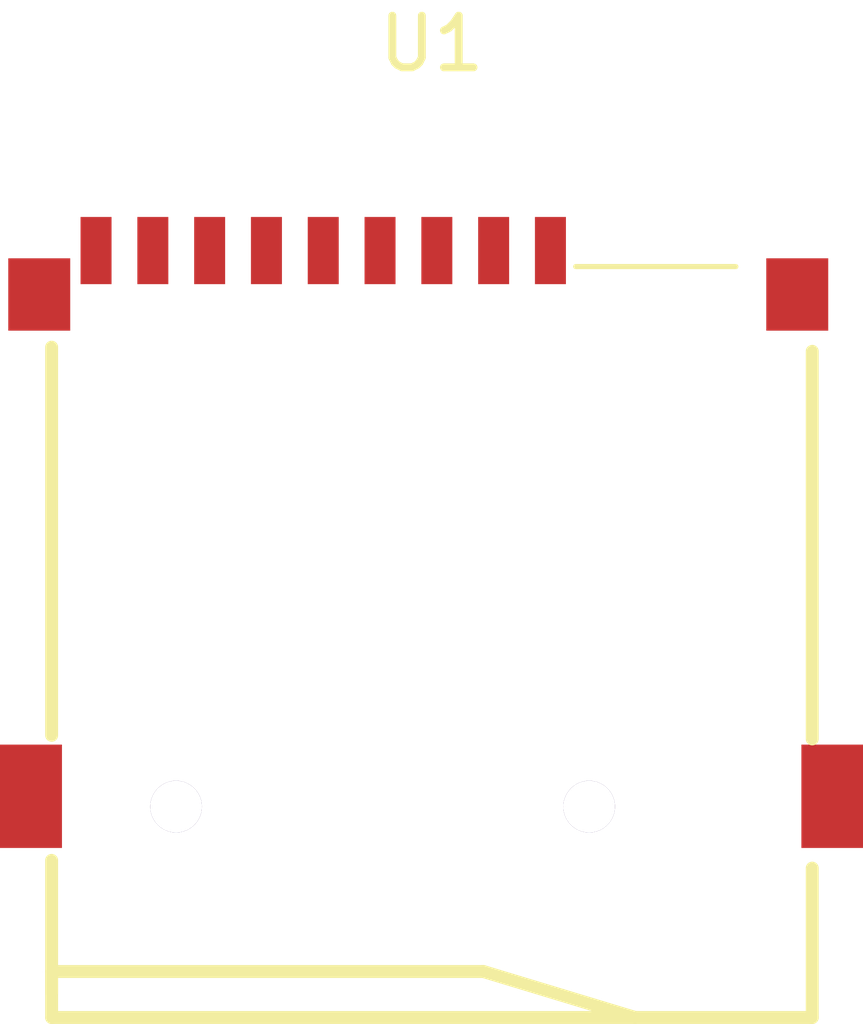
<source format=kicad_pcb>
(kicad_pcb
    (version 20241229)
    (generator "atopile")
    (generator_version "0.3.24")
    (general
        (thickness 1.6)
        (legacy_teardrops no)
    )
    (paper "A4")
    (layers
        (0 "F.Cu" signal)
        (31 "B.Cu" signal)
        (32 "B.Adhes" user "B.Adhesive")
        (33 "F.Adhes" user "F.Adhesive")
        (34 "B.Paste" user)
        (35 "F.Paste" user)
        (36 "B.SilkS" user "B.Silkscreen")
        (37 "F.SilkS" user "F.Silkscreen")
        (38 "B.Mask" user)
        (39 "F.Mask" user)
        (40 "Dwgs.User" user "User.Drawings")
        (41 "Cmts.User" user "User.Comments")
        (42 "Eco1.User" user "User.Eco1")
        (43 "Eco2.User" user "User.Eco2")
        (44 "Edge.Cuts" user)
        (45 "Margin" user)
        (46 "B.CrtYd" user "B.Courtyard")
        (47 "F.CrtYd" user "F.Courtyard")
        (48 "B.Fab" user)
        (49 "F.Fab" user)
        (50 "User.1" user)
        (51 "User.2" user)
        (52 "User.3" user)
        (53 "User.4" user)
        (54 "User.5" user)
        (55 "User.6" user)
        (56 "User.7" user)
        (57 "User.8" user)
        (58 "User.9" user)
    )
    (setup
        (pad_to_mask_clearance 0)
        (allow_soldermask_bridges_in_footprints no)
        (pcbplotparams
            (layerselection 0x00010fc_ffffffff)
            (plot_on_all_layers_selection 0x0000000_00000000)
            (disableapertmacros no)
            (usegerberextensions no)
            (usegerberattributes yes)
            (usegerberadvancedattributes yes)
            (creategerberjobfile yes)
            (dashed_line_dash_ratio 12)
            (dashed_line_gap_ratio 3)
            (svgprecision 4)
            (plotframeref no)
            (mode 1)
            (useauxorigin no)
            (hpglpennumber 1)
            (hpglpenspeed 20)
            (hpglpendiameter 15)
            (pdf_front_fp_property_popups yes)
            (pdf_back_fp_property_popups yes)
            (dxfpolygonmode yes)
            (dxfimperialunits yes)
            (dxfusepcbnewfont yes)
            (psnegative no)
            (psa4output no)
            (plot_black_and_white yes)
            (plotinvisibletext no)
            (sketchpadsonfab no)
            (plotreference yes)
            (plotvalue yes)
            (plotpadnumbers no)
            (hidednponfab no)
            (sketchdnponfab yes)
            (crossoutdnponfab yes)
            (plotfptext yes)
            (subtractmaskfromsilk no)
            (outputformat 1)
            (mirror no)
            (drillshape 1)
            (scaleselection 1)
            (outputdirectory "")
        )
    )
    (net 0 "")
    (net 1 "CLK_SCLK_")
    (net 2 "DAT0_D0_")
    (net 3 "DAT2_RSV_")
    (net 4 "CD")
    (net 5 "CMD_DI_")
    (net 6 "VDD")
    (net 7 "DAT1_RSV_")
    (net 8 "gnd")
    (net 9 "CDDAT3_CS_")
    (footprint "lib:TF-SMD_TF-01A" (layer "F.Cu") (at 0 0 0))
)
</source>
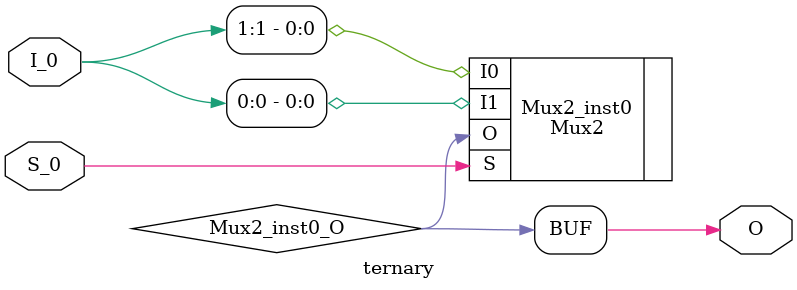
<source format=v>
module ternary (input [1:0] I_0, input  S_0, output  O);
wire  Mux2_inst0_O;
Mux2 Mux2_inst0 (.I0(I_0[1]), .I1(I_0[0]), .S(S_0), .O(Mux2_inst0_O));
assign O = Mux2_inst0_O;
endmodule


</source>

^^^^^^^^

Work to complete: Go back to the listing above. Copy word for word the lines from the one with "(psa4output no)" through the one with "(hidednponfab no)", and nothing more.

Task result:
            (psa4output no)
            (plot_black_and_white yes)
            (plotinvisibletext no)
            (sketchpadsonfab no)
            (plotreference yes)
            (plotvalue yes)
            (plotpadnumbers no)
            (hidednponfab no)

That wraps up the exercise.